■ Directions ■
1. Transcribe the part of the David J. Mettler biography starting at "While his youth" and ending at "Miriam (Adair) Mettler.".
2. Answer these questions from the David J. Mettler biography.
(a) How many acres does the Hickory Grove Farm comprise?
(b) In what year did William Adair settle in Williams County?
(c) Whom did Mr. Mettler marry on January 1, 1885?

■ Page extract ■

========

While his youth was one of struggle and lack of advantages, David J. Mettler has found his way to a comfortable success, and for a number of years has been one of the influential and successful farmers of Williams County. His place is known as the Hickory Grove Farm, comprising 120 acres located a half mile west of Cooney, and he also had forty acres a half mile east of that town, which he sold to his son.
Mr. Mettler was born at Union Corners, then known as the Adair Farms, on September 9, 1862, son of William and Miriam (Adair) Mettler.
His maternal grandfather, William Adair, was one of the notable pioneers of Williams County, settling in this densely wooded section in 1848. He bought four parcels of land each containing eighty acres, at what is now Union Corners. Later he lived in the west part of the township and he died in Steuben, Indiana.
William Mettler and his wife Miriam were both natives of Morrow County, Ohio, where he was born August 19, 1834, and she on July 20, 1836. William Mettler was killed when thrown from a horse December 11, 1862, about three months after the birth of his son David. He had three children: Melvin C, now of Coldwater, Michigan; David J. and Marcelina D., wife of H. S. Ely, of Montpelier. The widowed mother did a noble part by her small children after the death of her husband and managed to keep them together. She worked out for about twelve years in order to support them. Later she became the wife of J. B. Neer, but had no children by that union.
David J. Mettler lived for three years with his uncle John McCannch, and after that with his aunt, Mrs. Ferguson, until her death in 1874. Much of his boyhood was spent among strangers, and while he managed to attend the district schools he expended much of his youthful strength working out by the month and by the day.
On January 1, 1885, Mr. Mettler married Miss Wilda Moss, a native of Allen County, Indiana, where she lived to the age of twelve when her parents removed to Columbia, Ohio.

========

■ Stored data ■
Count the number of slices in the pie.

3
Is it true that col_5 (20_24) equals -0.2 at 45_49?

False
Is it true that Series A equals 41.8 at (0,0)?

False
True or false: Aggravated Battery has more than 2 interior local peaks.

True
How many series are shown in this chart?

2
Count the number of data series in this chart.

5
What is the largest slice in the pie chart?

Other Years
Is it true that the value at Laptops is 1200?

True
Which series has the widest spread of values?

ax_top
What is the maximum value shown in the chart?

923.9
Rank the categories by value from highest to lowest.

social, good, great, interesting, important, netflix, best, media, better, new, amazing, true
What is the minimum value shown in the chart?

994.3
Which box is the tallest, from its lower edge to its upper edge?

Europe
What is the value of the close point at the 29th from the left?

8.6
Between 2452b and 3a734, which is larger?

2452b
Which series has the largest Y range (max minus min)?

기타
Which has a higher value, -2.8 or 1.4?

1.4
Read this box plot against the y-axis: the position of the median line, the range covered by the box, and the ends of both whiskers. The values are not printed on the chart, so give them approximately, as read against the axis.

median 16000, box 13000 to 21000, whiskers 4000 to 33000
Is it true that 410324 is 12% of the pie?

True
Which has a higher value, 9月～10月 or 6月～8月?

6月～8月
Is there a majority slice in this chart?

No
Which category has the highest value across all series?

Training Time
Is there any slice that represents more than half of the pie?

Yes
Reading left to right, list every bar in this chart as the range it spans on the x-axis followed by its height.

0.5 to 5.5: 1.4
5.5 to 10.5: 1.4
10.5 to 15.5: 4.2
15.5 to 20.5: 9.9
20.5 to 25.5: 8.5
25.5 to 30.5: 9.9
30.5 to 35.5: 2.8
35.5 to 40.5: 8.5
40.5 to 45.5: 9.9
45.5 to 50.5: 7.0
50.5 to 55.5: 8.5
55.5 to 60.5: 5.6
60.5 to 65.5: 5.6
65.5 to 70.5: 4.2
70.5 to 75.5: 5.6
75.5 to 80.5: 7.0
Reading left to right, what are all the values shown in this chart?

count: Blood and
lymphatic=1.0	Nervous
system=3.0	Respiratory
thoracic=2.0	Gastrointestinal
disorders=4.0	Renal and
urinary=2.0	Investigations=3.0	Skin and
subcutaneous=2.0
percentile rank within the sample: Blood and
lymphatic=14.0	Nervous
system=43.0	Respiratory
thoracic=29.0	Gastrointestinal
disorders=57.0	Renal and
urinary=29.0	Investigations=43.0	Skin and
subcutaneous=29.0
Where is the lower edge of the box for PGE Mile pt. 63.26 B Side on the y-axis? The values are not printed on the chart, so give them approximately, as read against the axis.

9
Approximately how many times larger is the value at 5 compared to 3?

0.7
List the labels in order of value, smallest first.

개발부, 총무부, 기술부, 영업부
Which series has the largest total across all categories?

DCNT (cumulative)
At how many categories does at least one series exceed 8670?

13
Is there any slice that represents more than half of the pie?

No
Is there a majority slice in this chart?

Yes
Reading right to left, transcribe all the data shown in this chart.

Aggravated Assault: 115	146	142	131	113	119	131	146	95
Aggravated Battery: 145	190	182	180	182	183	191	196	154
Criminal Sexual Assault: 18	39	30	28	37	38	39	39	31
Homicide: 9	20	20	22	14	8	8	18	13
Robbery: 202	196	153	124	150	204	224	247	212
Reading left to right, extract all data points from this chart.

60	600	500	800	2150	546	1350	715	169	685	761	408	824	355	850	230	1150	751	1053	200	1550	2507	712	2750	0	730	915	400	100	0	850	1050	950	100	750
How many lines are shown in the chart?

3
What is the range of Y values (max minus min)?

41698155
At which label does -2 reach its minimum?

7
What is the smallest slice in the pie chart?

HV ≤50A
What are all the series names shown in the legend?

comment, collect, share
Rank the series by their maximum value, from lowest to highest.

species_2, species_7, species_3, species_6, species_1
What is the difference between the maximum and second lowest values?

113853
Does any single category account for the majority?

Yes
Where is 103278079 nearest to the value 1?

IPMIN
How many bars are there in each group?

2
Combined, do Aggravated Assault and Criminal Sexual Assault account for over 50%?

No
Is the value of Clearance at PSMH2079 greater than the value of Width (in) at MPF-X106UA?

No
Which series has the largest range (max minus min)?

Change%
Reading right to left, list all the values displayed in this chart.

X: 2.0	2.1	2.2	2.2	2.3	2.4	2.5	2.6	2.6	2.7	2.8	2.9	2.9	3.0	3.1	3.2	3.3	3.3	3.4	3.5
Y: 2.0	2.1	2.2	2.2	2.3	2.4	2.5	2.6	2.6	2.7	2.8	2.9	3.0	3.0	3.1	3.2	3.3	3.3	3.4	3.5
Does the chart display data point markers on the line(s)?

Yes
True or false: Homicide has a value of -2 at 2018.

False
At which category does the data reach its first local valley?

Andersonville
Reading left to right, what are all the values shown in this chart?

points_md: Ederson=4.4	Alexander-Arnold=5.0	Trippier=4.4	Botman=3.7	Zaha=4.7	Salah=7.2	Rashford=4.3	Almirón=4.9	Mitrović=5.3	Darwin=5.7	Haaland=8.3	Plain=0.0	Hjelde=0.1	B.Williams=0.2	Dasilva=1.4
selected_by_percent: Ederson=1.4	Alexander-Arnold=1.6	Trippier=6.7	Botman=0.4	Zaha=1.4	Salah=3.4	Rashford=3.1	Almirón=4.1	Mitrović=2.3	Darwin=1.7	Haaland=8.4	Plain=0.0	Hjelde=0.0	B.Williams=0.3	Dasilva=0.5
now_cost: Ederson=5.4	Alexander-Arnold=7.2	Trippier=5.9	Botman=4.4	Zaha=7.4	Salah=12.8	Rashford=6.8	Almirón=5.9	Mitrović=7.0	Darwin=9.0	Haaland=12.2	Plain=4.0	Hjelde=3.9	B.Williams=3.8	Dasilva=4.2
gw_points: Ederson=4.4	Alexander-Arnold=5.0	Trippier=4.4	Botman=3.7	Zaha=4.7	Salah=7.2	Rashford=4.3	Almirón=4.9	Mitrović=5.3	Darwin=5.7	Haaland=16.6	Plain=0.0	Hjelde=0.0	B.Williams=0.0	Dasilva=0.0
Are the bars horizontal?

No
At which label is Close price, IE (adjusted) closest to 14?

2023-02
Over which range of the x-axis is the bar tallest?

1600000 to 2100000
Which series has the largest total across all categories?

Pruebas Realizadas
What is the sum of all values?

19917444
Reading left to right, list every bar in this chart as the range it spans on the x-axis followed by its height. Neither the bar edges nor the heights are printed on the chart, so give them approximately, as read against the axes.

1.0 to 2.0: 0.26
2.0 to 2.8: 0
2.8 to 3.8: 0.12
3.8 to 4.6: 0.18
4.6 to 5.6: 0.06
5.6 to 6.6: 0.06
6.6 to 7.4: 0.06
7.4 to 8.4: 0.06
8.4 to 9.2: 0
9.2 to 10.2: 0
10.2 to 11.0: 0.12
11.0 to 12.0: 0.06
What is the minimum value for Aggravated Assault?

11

========

■ Numbered responses ■
1.
While his youth was one of struggle and lack of advantages, David J. Mettler has found his way to a comfortable success, and for a number of years has been one of the influential and successful farmers of Williams County. His place is known as the Hickory Grove Farm, comprising 120 acres located a half mile west of Cooney, and he also had forty acres a half mile east of that town, which he sold to his son.
Mr. Mettler was born at Union Corners, then known as the Adair Farms, on September 9, 1862, son of William and Miriam (Adair) Mettler.

2.
(a) 120 acres
(b) 1848
(c) Miss Wilda Moss